> PROVIDED DATA
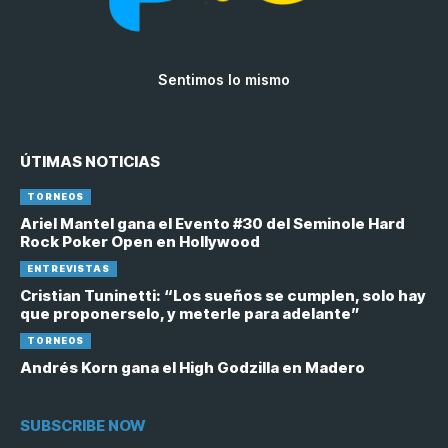
Sentimos lo mismo
ÚTIMAS NOTICIAS
TORNEOS
Ariel Mantel gana el Evento #30 del Seminole Hard
Rock Poker Open en Hollywood
ENTREVISTAS
Cristian Tuninetti: “Los sueños se cumplen, solo hay
que proponerselo, y meterle para adelante”
TORNEOS
Andrés Korn gana el High Godzilla en Madero
SUBSCRIBE NOW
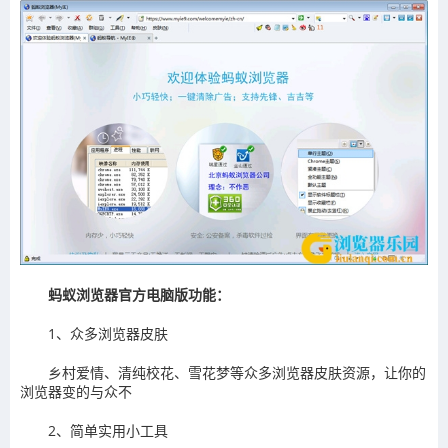
蚂蚁浏览器官方电脑版功能：
1、众多浏览器皮肤
乡村爱情、清纯校花、雪花梦等众多浏览器皮肤资源，让你的
浏览器变的与众不
2、简单实用小工具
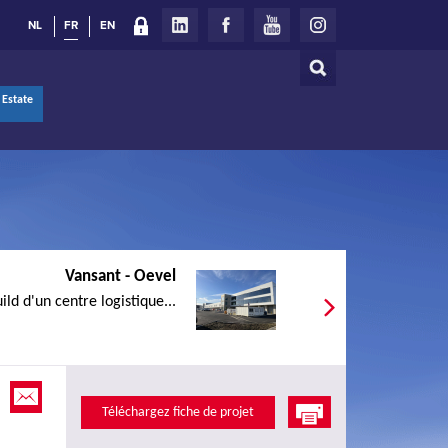
NL
FR
EN
Rechercher
Formulaire
 Estate
de
recherche
Vansant - Oevel
ld d'un centre logistique...
Téléchargez fiche de projet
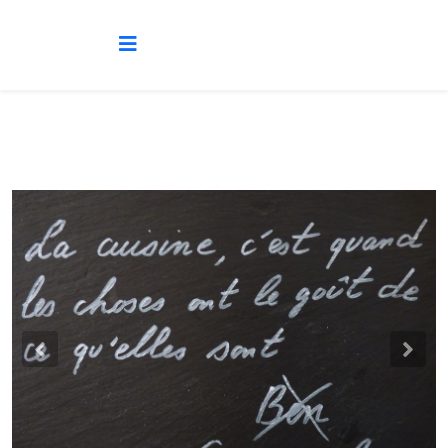
Previous
Nex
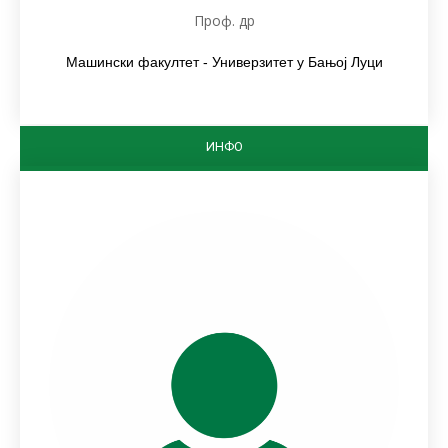
Проф. др
Машински факултет - Универзитет у Бањој Луци
ИНФО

> WHAT TO DO
Rewrite the text of the listing above as a JSON list of strings, one string per line, leaving out blank lines and the picture markers.

> RESPONSE TO THIS TASK
[
  "Sentimos lo mismo",
  "ÚTIMAS NOTICIAS",
  "TORNEOS",
  "Ariel Mantel gana el Evento #30 del Seminole Hard",
  "Rock Poker Open en Hollywood",
  "ENTREVISTAS",
  "Cristian Tuninetti: “Los sueños se cumplen, solo hay",
  "que proponerselo, y meterle para adelante”",
  "TORNEOS",
  "Andrés Korn gana el High Godzilla en Madero",
  "SUBSCRIBE NOW",
  "蚂蚁浏览器官方电脑版功能：",
  "1、众多浏览器皮肤",
  "乡村爱情、清纯校花、雪花梦等众多浏览器皮肤资源，让你的",
  "浏览器变的与众不",
  "2、简单实用小工具",
  "NL",
  "FR",
  "EN",
  "Rechercher",
  "Formulaire",
  " Estate",
  "de",
  "recherche",
  "Vansant - Oevel",
  "ld d'un centre logistique...",
  "Téléchargez fiche de projet",
  "Previous",
  "Nex",
  "Проф. др",
  "Машински факултет - Универзитет у Бањој Луци",
  "ИНФО"
]